▸ WHAT THE EXERCISE ASKS: Beginning at the line containing "coffee maker: present" in the material below and ending at the line containing "fruit: present [564,351,597,394]", return each line exactly and add nothing.

▸ PROVIDED INFORMATION:
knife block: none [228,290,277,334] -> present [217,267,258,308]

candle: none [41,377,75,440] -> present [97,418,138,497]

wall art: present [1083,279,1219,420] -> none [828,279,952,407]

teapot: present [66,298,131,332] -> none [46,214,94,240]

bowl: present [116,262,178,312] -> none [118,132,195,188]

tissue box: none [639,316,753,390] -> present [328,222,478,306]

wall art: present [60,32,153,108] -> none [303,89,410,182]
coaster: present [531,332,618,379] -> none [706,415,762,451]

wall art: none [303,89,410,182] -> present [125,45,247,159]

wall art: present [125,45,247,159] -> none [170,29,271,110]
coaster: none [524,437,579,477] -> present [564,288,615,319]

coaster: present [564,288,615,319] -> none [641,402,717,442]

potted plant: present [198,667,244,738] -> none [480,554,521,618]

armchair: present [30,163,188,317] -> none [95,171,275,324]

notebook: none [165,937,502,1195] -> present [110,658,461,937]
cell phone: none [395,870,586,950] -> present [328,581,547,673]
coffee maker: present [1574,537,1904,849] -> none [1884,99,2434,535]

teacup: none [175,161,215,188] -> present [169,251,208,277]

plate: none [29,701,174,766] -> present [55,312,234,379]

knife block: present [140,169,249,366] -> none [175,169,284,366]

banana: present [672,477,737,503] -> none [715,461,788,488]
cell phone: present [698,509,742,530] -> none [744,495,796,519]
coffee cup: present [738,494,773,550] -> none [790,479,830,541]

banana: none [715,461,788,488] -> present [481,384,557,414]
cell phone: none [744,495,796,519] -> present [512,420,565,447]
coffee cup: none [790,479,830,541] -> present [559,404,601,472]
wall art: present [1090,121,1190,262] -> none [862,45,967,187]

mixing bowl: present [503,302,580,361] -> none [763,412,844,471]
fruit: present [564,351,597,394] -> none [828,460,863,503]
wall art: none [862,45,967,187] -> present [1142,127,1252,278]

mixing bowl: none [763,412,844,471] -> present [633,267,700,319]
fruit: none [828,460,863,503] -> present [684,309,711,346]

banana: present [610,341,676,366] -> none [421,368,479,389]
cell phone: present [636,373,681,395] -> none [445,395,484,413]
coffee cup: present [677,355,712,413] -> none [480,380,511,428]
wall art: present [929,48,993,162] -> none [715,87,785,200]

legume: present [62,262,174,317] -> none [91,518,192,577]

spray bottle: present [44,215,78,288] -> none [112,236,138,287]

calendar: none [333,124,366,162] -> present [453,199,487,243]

▸ COMPLETED EXERCISE:
coffee maker: present [1574,537,1904,849] -> none [1884,99,2434,535]

teacup: none [175,161,215,188] -> present [169,251,208,277]

plate: none [29,701,174,766] -> present [55,312,234,379]

knife block: present [140,169,249,366] -> none [175,169,284,366]

banana: present [672,477,737,503] -> none [715,461,788,488]
cell phone: present [698,509,742,530] -> none [744,495,796,519]
coffee cup: present [738,494,773,550] -> none [790,479,830,541]

banana: none [715,461,788,488] -> present [481,384,557,414]
cell phone: none [744,495,796,519] -> present [512,420,565,447]
coffee cup: none [790,479,830,541] -> present [559,404,601,472]
wall art: present [1090,121,1190,262] -> none [862,45,967,187]

mixing bowl: present [503,302,580,361] -> none [763,412,844,471]
fruit: present [564,351,597,394] -> none [828,460,863,503]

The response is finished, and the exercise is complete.